----- INFORMATION SHOWN

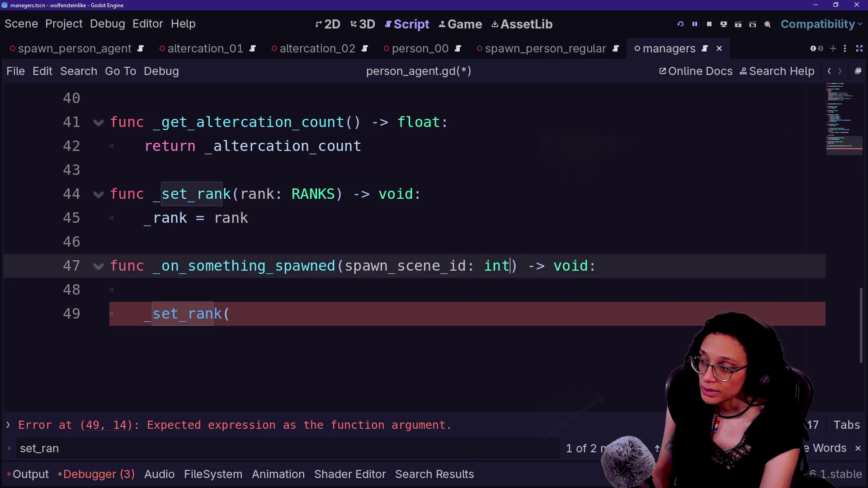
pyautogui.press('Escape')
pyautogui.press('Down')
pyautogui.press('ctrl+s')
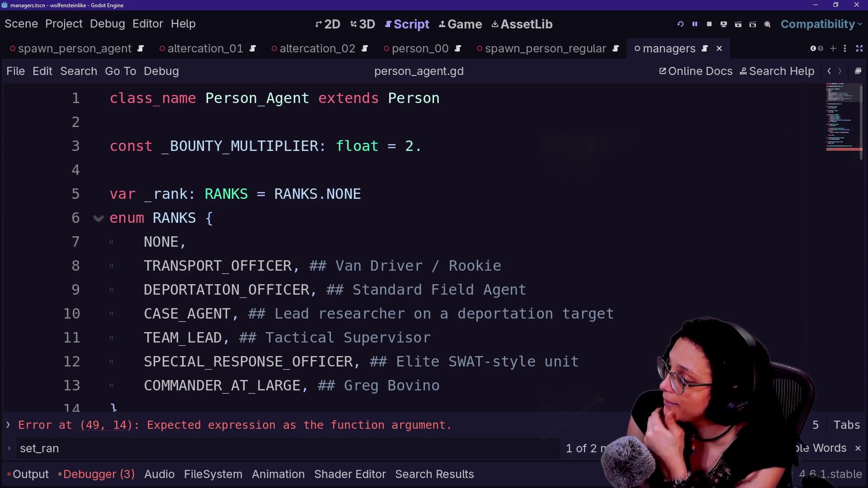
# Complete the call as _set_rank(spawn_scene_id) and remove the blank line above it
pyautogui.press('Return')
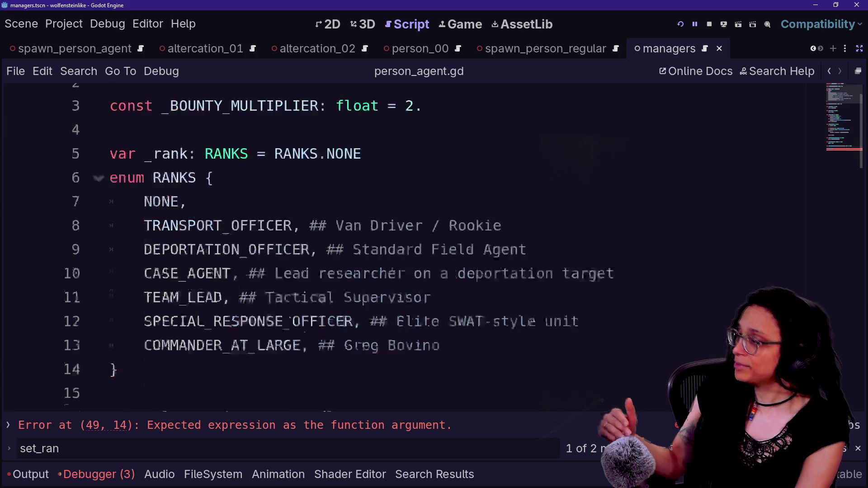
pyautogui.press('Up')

----------

WHAT TO WORK ON:
A faithful copy of every record is required, with no pictures included.

RESULT OF THE EXERCISE:
pyautogui.press('Escape')
pyautogui.press('Down')
pyautogui.press('ctrl+s')
# Complete the call as _set_rank(spawn_scene_id) and remove the blank line above it
pyautogui.press('Return')
pyautogui.press('Up')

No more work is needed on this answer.